Seine spindeldürre Gestalt mit dem riesigen Cowboyhut auf dem Kopf wurde auf den Rennplätzen legendär. Von 1972 bis 1979 sah man Arturo Merzario, der 1943 als Sohn eines Baumeisters in Como geboren wurde, bei den Formel-1-Rennen - 57 waren es insgesamt.
In den späten 60ern wurde er durch gute Auftritte in der GT-Meisterschaft, bzw. bei europäischen Bergrennen bekannt. 1969 machte diese Jockey-Figur in Mugello auf sich aufmerksam, als er in einem 2-Liter-Werks-Abarth Berühmtheiten wie Nino Vaccarella und Andrea de Adamich nach einem herrlichen Kampf besiegte. Enzo Ferrari bot ihm sofort für 1970 einen Sportwagen-Vertrag an - der monströse 512S war sein Fahrzeug. Er fuhr Rennen in Daytona (3. mit Andretti), Sebring (Ausfall mit Andretti), Brands Hatch (5. mit Amon), Monza (4. mit Amon), Spa-1000-km (7. mit Schetty) , NBürburgring (Ausfall mit Giunti) und LeMans, wo er den Wagen nach einigen Kurven verschrottet. Kein vielversprechender Start mit Ferrari!

++++++++++++++++++++

## Aufgabenstellung
Erkläre bitte in ein bis drei Sätzen anhand des Textauszugs, wodurch Arturo Merzario in den späten 60ern bekannt wurde. Stütze dich ausschließlich auf den Textauszug.

++++++++++++++++++++

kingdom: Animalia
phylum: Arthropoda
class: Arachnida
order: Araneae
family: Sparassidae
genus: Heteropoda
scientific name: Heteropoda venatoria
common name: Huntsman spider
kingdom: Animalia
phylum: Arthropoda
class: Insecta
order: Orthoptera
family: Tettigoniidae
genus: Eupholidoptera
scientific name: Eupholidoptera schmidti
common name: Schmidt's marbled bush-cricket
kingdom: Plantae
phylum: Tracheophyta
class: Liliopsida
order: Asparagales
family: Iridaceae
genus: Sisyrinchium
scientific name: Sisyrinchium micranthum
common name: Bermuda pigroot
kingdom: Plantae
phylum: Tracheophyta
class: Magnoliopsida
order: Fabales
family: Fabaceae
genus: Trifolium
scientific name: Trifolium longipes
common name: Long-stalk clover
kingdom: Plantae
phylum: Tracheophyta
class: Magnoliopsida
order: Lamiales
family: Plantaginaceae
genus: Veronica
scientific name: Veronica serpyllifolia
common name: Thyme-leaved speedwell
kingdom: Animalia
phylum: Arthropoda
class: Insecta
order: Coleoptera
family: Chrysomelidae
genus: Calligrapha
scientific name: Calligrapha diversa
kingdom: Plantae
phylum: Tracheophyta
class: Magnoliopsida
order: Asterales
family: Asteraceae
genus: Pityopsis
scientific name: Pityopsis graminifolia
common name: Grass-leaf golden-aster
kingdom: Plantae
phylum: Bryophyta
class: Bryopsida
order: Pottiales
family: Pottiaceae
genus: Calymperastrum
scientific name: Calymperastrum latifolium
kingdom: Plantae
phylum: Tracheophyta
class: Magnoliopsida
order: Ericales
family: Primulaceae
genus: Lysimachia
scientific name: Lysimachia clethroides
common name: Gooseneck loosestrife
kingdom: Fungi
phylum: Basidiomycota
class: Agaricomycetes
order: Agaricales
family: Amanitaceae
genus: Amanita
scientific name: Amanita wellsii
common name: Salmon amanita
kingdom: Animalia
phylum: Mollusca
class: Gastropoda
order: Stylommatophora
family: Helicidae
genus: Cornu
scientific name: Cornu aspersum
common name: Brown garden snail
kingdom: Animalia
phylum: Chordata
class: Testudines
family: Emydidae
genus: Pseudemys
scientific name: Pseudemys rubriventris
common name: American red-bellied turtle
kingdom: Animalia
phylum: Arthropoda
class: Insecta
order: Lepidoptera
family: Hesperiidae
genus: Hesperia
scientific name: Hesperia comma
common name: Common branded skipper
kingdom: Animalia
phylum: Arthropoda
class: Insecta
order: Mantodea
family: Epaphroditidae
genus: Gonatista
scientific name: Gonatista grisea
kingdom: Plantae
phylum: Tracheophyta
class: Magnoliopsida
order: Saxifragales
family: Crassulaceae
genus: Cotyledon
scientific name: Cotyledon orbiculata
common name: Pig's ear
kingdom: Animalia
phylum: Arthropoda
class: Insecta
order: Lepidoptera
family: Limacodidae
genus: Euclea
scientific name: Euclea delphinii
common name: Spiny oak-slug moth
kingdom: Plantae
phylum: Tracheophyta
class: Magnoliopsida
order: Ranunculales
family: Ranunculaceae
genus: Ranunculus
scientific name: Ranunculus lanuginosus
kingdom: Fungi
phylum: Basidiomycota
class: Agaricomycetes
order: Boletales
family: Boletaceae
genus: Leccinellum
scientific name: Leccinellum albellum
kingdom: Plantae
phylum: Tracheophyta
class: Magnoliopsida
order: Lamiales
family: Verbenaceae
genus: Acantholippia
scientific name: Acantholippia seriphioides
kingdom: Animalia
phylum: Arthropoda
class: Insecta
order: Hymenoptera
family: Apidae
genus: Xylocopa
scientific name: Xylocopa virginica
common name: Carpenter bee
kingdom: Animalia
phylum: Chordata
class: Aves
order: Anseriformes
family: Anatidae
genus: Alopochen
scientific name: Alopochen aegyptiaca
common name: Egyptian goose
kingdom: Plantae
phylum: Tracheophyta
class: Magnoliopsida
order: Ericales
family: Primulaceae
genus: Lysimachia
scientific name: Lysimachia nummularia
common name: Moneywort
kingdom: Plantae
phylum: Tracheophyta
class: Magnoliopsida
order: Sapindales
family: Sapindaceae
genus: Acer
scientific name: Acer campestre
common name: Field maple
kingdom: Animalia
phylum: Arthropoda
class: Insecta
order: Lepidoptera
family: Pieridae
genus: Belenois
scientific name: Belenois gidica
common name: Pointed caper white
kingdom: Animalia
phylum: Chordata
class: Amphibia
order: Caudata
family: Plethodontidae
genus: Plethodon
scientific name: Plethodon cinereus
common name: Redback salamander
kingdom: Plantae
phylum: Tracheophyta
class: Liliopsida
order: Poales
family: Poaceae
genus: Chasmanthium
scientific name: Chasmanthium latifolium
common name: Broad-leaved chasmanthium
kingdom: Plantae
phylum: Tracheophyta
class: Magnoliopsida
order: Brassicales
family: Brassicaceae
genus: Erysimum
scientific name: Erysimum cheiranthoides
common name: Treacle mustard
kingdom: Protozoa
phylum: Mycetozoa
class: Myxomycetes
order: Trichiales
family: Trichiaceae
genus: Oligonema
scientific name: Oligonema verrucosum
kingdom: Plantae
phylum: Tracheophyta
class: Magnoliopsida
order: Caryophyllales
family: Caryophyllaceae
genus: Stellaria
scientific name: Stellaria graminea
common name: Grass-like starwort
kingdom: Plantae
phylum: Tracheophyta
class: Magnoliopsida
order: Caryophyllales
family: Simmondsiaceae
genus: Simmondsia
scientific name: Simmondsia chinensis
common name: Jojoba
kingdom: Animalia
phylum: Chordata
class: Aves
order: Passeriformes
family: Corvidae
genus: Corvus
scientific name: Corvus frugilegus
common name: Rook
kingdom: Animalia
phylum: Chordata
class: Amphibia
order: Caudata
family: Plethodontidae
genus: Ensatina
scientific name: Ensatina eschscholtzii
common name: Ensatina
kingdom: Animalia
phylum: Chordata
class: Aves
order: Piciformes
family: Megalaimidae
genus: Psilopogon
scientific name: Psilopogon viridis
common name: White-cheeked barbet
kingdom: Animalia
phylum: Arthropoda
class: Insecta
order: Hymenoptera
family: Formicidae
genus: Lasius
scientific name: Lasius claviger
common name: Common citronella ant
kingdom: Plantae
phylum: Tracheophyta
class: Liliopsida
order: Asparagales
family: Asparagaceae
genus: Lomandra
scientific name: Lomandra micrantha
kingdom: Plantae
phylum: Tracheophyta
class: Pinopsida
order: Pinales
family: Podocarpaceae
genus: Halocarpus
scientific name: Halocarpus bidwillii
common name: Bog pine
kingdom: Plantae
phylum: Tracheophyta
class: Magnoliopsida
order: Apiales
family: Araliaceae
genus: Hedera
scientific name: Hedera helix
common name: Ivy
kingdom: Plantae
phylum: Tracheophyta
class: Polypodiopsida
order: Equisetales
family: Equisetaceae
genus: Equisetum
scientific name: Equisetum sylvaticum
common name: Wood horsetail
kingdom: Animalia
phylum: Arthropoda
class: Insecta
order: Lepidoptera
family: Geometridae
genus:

++++++++++++++++++++

## Ergebnis
Arturo Merzario wurde in den späten 60ern durch gute Auftritte in der GT-Meisterschaft beziehungsweise bei europäischen Bergrennen bekannt.